A detective's job Provenzano wanted went to a more qualified candidate, town counsel John Maher said. Provenzano couldn't have met the physical guidelines anyway, Maher said.

''Clearly we feel genuine sympathy and empathy for him,'' Maher said. ''But you have to be able to perform the essential functions of the job. He can't be reasonably accommodated.''

George DiBlasi, head of the Massachusetts Chiefs of Police Association, said departments with limited budgets can't ''make work'' for disabled officers without endangering public safety.

''Your heart says, `Gee, I want to take care of this person,' but your brain says you can't,'' DiBlasi said. ''And once you start changing those things for one person, you have to do it for another and soon you have a lot of problems.''

Like it or not, DiBlasi said, that's why the police disability retirement system was developed.

Provenzano said he was offered early retirement two years ago when he was first diagnosed. But with two school-age children at home, retiring at half his base salary isn 't an option, he said.

Instead, he made numerous suggestions for more meaningful assignments - night detective, community relations officer, public relations officer, dispatch supervisor.

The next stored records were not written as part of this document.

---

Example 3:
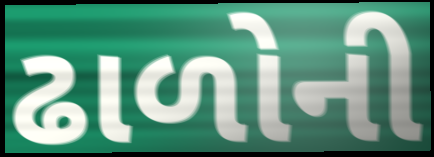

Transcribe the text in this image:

ઢાળોની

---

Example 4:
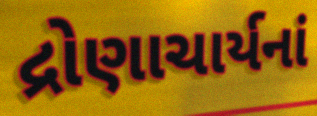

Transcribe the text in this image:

દ્રોણાચાર્યનાં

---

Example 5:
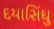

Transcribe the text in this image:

દયાસિંધુ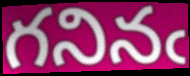
గనినఁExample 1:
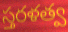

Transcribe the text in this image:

స్తరళత్వ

''It's not like I'm a GED-kind of guy. I can perform the job,'' said Provenzano, who has bachelor's degrees in political science and criminal justice from Northeastern University, as well as a master's degree in criminal justice from Anna Maria College.

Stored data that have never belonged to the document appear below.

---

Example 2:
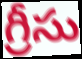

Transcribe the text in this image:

గ్రీసు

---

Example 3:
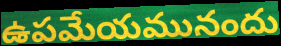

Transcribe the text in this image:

ఉపమేయమునందు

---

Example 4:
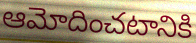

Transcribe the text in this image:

ఆమోదించటానికి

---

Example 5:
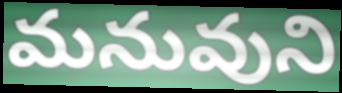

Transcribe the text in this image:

మనువునిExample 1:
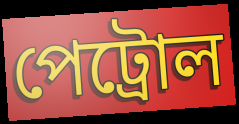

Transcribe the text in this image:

পেট্রোল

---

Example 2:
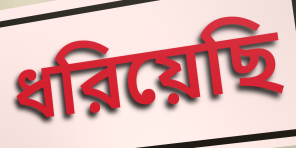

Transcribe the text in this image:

ধরিয়েছি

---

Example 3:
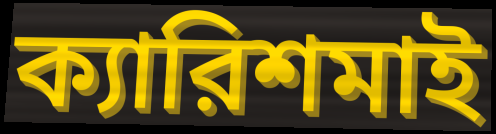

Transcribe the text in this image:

ক্যারিশমাই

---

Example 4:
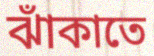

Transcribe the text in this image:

ঝাঁকাতে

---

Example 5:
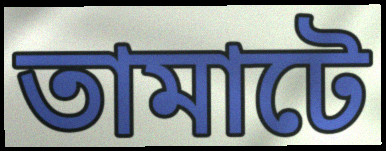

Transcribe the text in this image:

তামাটেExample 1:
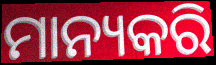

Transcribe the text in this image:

ମାନ୍ୟକରି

All his ideas were rejected, he said, and there began what his lawyer called a ''campaign of humiliation.''

He was put on ''light duty'' and ordered to work out of the ''report room,'' a windowless, 9-by-4-foot former supply closet. He was forced to cover his uniform when leaving the station.

Arlington Police Chief Fred Ryan, who took over the department in early September, said he wasn't familiar enough with Provenzano's situation to comment. Under the previous chief, Eugene Del Gaizo, the department was plagued by several scandals, including the conviction of an officer last summer for peeping through a woman's window and the disciplining of two others who helped cover up the incident.

Maher said Provenzano is required to cover his uniform when leaving the station because if it were visible, citizens might mistakenly assume he was physically able to assist them. If Provenzano were unable to help, the town could be sued, he said.

Officers with multiple sclerosis in other towns appear to have fared better.

In Wayland, Sgt. Steve Williams performs a mix of duties ranging from overseeing the evidence room to investigating cold cases to supervising crime scene and accident scene investigations.

Williams said he and a ''half dozen'' other officers around the state with multiple sclerosis remain valuable to their departments, although they try to keep their disabilities under wraps as much as possible.

Since the disease's effects can vary widely, some officers don't even tell their employers until it becomes absolutely necessary.

For Williams, the issue comes down to whether police departments value experience and intelligence as much as physical agility.

''You have 20 years invested in this police officer,'' he said. ''Do you use that and let him make a contribution, or do you say `Let's kick him out and throw him away.'''

This story ran on page A01 of the Boston Globe on 11/07/99.